### DIE AUFGABE
Bearbeite die folgende Auflistung so, dass überall „Frontend“ durch „Client App“ ersetzt wird und alles Übrige gleich bleibt. Gib die Bilder in deiner Antwort nicht mit aus.

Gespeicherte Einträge
# # # # #

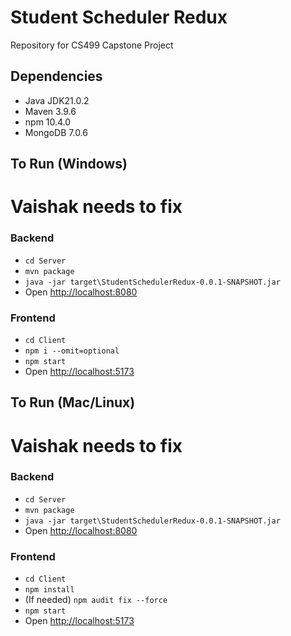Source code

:# Student Scheduler Redux
Repository for CS499 Capstone Project

## Dependencies
- Java JDK21.0.2
- Maven 3.9.6
- npm 10.4.0
- MongoDB 7.0.6

## To Run (Windows)
# Vaishak needs to fix
### Backend
- `cd Server`
- `mvn package`
- `java -jar target\StudentSchedulerRedux-0.0.1-SNAPSHOT.jar`
- Open [http://localhost:8080](http://localhost:8080)

### Frontend
- `cd Client`
- `npm i --omit=optional`
- `npm start`
- Open [http://localhost:5173](http://localhost:5173)

## To Run (Mac/Linux)
# Vaishak needs to fix
### Backend
- `cd Server`
- `mvn package`
- `java -jar target\StudentSchedulerRedux-0.0.1-SNAPSHOT.jar`
- Open [http://localhost:8080](http://localhost:8080)

### Frontend
-  `cd Client`
- `npm install`
- (If needed) `npm audit fix --force`
- `npm start`
- Open [http://localhost:5173](http://localhost:5173)
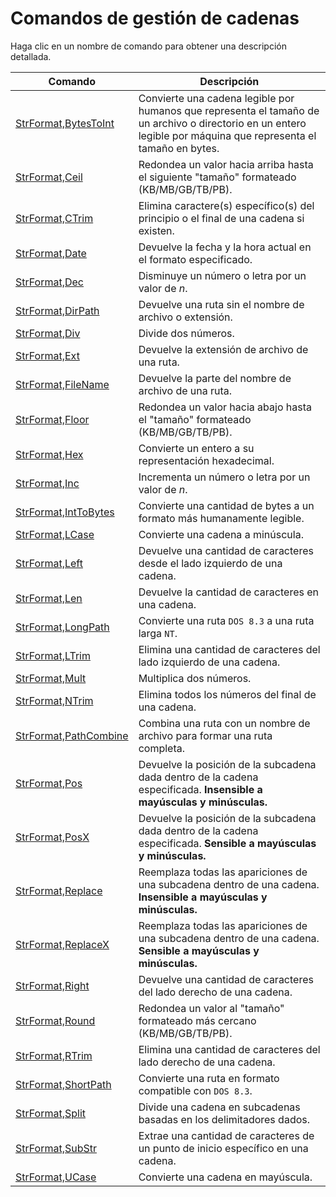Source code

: # Comandos de gestión de cadenas

Haga clic en un nombre de comando para obtener una descripción detallada.

| Comando | Descripción |
| --- | --- |
| [StrFormat,BytesToInt](./BytesToInt.md) | Convierte una cadena legible por humanos que representa el tamaño de un archivo o directorio en un entero legible por máquina que representa el tamaño en bytes. |
| [StrFormat,Ceil](./Ceil.md) | Redondea un valor hacia arriba hasta el siguiente "tamaño" formateado (KB/MB/GB/TB/PB). |
| [StrFormat,CTrim](./CTrim.md) | Elimina caractere(s) específico(s) del principio o el final de una cadena si existen. |
| [StrFormat,Date](./Date.md) | Devuelve la fecha y la hora actual en el formato especificado. |
| [StrFormat,Dec](./Dec.md) | Disminuye un número o letra por un valor de *n*. |
| [StrFormat,DirPath](./DirPath.md) | Devuelve una ruta sin el nombre de archivo o extensión. |
| [StrFormat,Div](./Div.md) | Divide dos números. |
| [StrFormat,Ext](./Ext.md) | Devuelve la extensión de archivo de una ruta. |
| [StrFormat,FileName](./FileName.md) | Devuelve la parte del nombre de archivo de una ruta. |
| [StrFormat,Floor](./Floor.md) | Redondea un valor hacia abajo hasta el "tamaño" formateado (KB/MB/GB/TB/PB). |
| [StrFormat,Hex](./Hex.md) | Convierte un entero a su representación hexadecimal. |
| [StrFormat,Inc](./Inc.md) | Incrementa un número o letra por un valor de *n*. |
| [StrFormat,IntToBytes](./IntToBytes.md) | Convierte una cantidad de bytes a un formato más humanamente legible. |
| [StrFormat,LCase](./LCase.md) | Convierte una cadena a minúscula. |
| [StrFormat,Left](./Left.md) | Devuelve una cantidad de caracteres desde el lado izquierdo de una cadena. |
| [StrFormat,Len](./Len.md) | Devuelve la cantidad de caracteres en una cadena. |
| [StrFormat,LongPath](./LongPath.md) | Convierte una ruta `DOS 8.3` a una ruta larga `NT`. |
| [StrFormat,LTrim](./LTrim.md) | Elimina una cantidad de caracteres del lado izquierdo de una cadena. |
| [StrFormat,Mult](./Mult.md) | Multiplica dos números. |
| [StrFormat,NTrim](./NTrim.md) | Elimina todos los números del final de una cadena. |
| [StrFormat,PathCombine](./PathCombine.md) | Combina una ruta con un nombre de archivo para formar una ruta completa. |
| [StrFormat,Pos](./Pos.md) | Devuelve la posición de la subcadena dada dentro de la cadena especificada. **Insensible a mayúsculas y minúsculas.** |
| [StrFormat,PosX](./PosX.md) | Devuelve la posición de la subcadena dada dentro de la cadena especificada. **Sensible a mayúsculas y minúsculas.** |
| [StrFormat,Replace](./Replace.md) | Reemplaza todas las apariciones de una subcadena dentro de una cadena. **Insensible a mayúsculas y minúsculas.** |
| [StrFormat,ReplaceX](./ReplaceX.md) | Reemplaza todas las apariciones de una subcadena dentro de una cadena. **Sensible a mayúsculas y minúsculas.** |
| [StrFormat,Right](./Right.md) | Devuelve una cantidad de caracteres del lado derecho de una cadena. |
| [StrFormat,Round](./Round.md) | Redondea un valor al "tamaño" formateado más cercano (KB/MB/GB/TB/PB). |
| [StrFormat,RTrim](./RTrim.md) | Elimina una cantidad de caracteres del lado derecho de una cadena. |
| [StrFormat,ShortPath](./ShortPath.md) | Convierte una ruta en formato compatible con `DOS 8.3`. |
| [StrFormat,Split](./Split.md) | Divide una cadena en subcadenas basadas en los delimitadores dados. |
| [StrFormat,SubStr](./SubStr.md) | Extrae una cantidad de caracteres de un punto de inicio específico en una cadena. |
| [StrFormat,UCase](./UCase.md) | Convierte una cadena en mayúscula. |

# # # # #

### ENDGÜLTIGE ANTWORT
Source code

:# Student Scheduler Redux
Repository for CS499 Capstone Project

## Dependencies
- Java JDK21.0.2
- Maven 3.9.6
- npm 10.4.0
- MongoDB 7.0.6

## To Run (Windows)
# Vaishak needs to fix
### Backend
- `cd Server`
- `mvn package`
- `java -jar target\StudentSchedulerRedux-0.0.1-SNAPSHOT.jar`
- Open [http://localhost:8080](http://localhost:8080)

### Client App
- `cd Client`
- `npm i --omit=optional`
- `npm start`
- Open [http://localhost:5173](http://localhost:5173)

## To Run (Mac/Linux)
# Vaishak needs to fix
### Backend
- `cd Server`
- `mvn package`
- `java -jar target\StudentSchedulerRedux-0.0.1-SNAPSHOT.jar`
- Open [http://localhost:8080](http://localhost:8080)

### Client App
-  `cd Client`
- `npm install`
- (If needed) `npm audit fix --force`
- `npm start`
- Open [http://localhost:5173](http://localhost:5173)
Source code

: # Comandos de gestión de cadenas

Haga clic en un nombre de comando para obtener una descripción detallada.

| Comando | Descripción |
| --- | --- |
| [StrFormat,BytesToInt](./BytesToInt.md) | Convierte una cadena legible por humanos que representa el tamaño de un archivo o directorio en un entero legible por máquina que representa el tamaño en bytes. |
| [StrFormat,Ceil](./Ceil.md) | Redondea un valor hacia arriba hasta el siguiente "tamaño" formateado (KB/MB/GB/TB/PB). |
| [StrFormat,CTrim](./CTrim.md) | Elimina caractere(s) específico(s) del principio o el final de una cadena si existen. |
| [StrFormat,Date](./Date.md) | Devuelve la fecha y la hora actual en el formato especificado. |
| [StrFormat,Dec](./Dec.md) | Disminuye un número o letra por un valor de *n*. |
| [StrFormat,DirPath](./DirPath.md) | Devuelve una ruta sin el nombre de archivo o extensión. |
| [StrFormat,Div](./Div.md) | Divide dos números. |
| [StrFormat,Ext](./Ext.md) | Devuelve la extensión de archivo de una ruta. |
| [StrFormat,FileName](./FileName.md) | Devuelve la parte del nombre de archivo de una ruta. |
| [StrFormat,Floor](./Floor.md) | Redondea un valor hacia abajo hasta el "tamaño" formateado (KB/MB/GB/TB/PB). |
| [StrFormat,Hex](./Hex.md) | Convierte un entero a su representación hexadecimal. |
| [StrFormat,Inc](./Inc.md) | Incrementa un número o letra por un valor de *n*. |
| [StrFormat,IntToBytes](./IntToBytes.md) | Convierte una cantidad de bytes a un formato más humanamente legible. |
| [StrFormat,LCase](./LCase.md) | Convierte una cadena a minúscula. |
| [StrFormat,Left](./Left.md) | Devuelve una cantidad de caracteres desde el lado izquierdo de una cadena. |
| [StrFormat,Len](./Len.md) | Devuelve la cantidad de caracteres en una cadena. |
| [StrFormat,LongPath](./LongPath.md) | Convierte una ruta `DOS 8.3` a una ruta larga `NT`. |
| [StrFormat,LTrim](./LTrim.md) | Elimina una cantidad de caracteres del lado izquierdo de una cadena. |
| [StrFormat,Mult](./Mult.md) | Multiplica dos números. |
| [StrFormat,NTrim](./NTrim.md) | Elimina todos los números del final de una cadena. |
| [StrFormat,PathCombine](./PathCombine.md) | Combina una ruta con un nombre de archivo para formar una ruta completa. |
| [StrFormat,Pos](./Pos.md) | Devuelve la posición de la subcadena dada dentro de la cadena especificada. **Insensible a mayúsculas y minúsculas.** |
| [StrFormat,PosX](./PosX.md) | Devuelve la posición de la subcadena dada dentro de la cadena especificada. **Sensible a mayúsculas y minúsculas.** |
| [StrFormat,Replace](./Replace.md) | Reemplaza todas las apariciones de una subcadena dentro de una cadena. **Insensible a mayúsculas y minúsculas.** |
| [StrFormat,ReplaceX](./ReplaceX.md) | Reemplaza todas las apariciones de una subcadena dentro de una cadena. **Sensible a mayúsculas y minúsculas.** |
| [StrFormat,Right](./Right.md) | Devuelve una cantidad de caracteres del lado derecho de una cadena. |
| [StrFormat,Round](./Round.md) | Redondea un valor al "tamaño" formateado más cercano (KB/MB/GB/TB/PB). |
| [StrFormat,RTrim](./RTrim.md) | Elimina una cantidad de caracteres del lado derecho de una cadena. |
| [StrFormat,ShortPath](./ShortPath.md) | Convierte una ruta en formato compatible con `DOS 8.3`. |
| [StrFormat,Split](./Split.md) | Divide una cadena en subcadenas basadas en los delimitadores dados. |
| [StrFormat,SubStr](./SubStr.md) | Extrae una cantidad de caracteres de un punto de inicio específico en una cadena. |
| [StrFormat,UCase](./UCase.md) | Convierte una cadena en mayúscula. |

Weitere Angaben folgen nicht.